- Given text -

I keep it so that I am regularly reminded of an element of canon law not often brought to the attention of the People of God and I’m indebted to former Irish President, Professor Mary McAleese, for doing so.
Mary is pursuing a Licentiate in Canon Law and is thus well qualified to comment on matters canonical.
She highlights, in speaking and writing, Canon 212, 2-3:
1 The Christian faithful are free to make known to the pastors of the Church their needs, especially spiritual ones, and their desires.
2 According to the knowledge, competence, and prestige which they possess, they have the right and even at times the duty to manifest to the sacred pastors their opinion on matters which pertain to the good of the Church and to make their opinion known to the rest of the Christian faithful, without prejudice to the integrity of faith and morals, with reverence toward their pastors and attentive to common advantage and the dignity of persons.
Have you been made aware of that canon?

- Activity -
Continue the piece on Canon 212 and the rights of the Christian faithful, picking up after its final question.

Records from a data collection
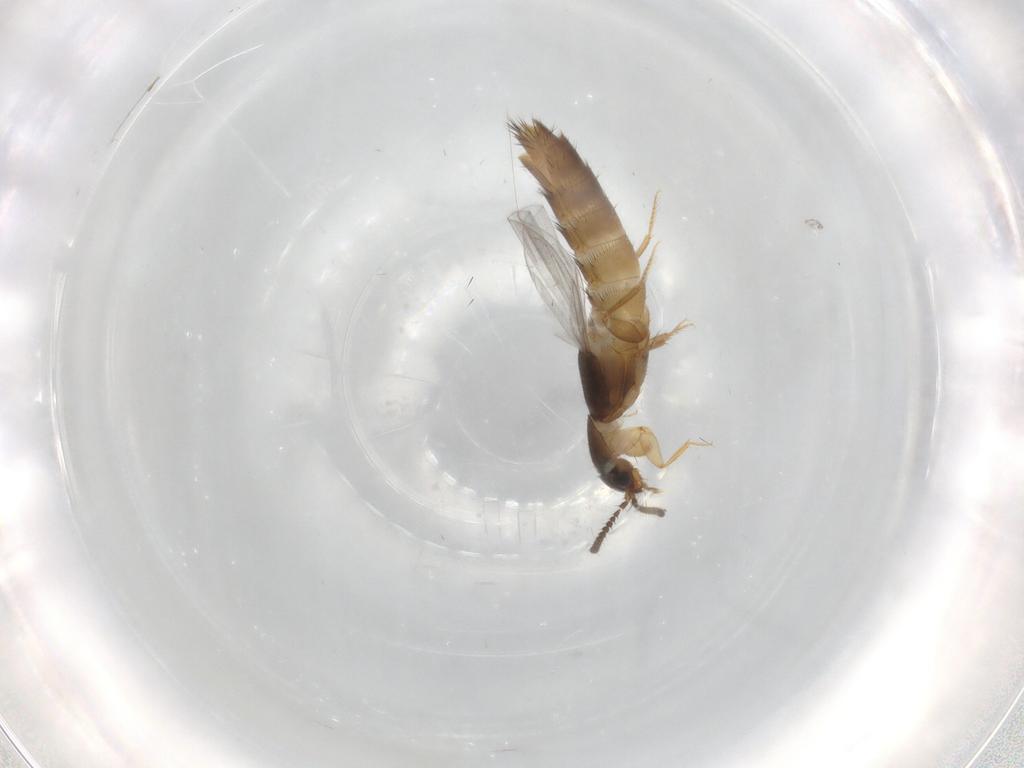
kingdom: Animalia
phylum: Arthropoda
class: Insecta
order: Coleoptera
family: Staphylinidae
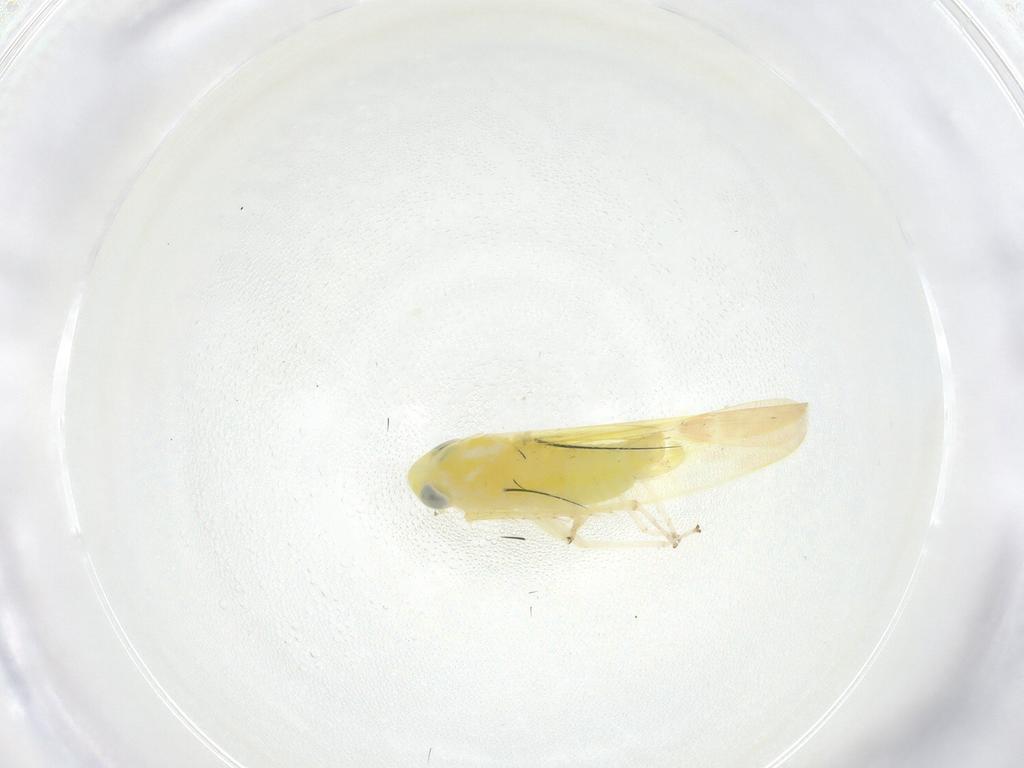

- Task answer -
It could be said that the Plenary Council currently being prepared for is an acknowledgement of this canon.
I have thought long and hard about what the Council promises.
The key question – What do you think God is asking of us in Australia today? – is critical, and astute.
One ordained man I spoke to said that he felt people were responding in terms of what they thought God was asking of ‘the church’ ie the institution, governed by a hierarchy, in Australia today. The implication was that this is not the essence of what the Council is asking.
I replied that if he was right, then it could well be an expression of people’s frustration with the slowness of response, given that individuals and groups like Catalyst for Renewal and Concerned Catholics Canberra Goulburn (chaired by Emeritus Professor John Warhurst AO) have suggested various ways of shifting from a narrowly clerical (therefore male) and often defensive position for many years. In addition, how many parish and diocesan assemblies, Lenten discussion groups, chapters of religious congregations, Catholic school staffs and groups of friends having coffee after Mass or wine on Friday night have asked the same questions and offered the same suggestions?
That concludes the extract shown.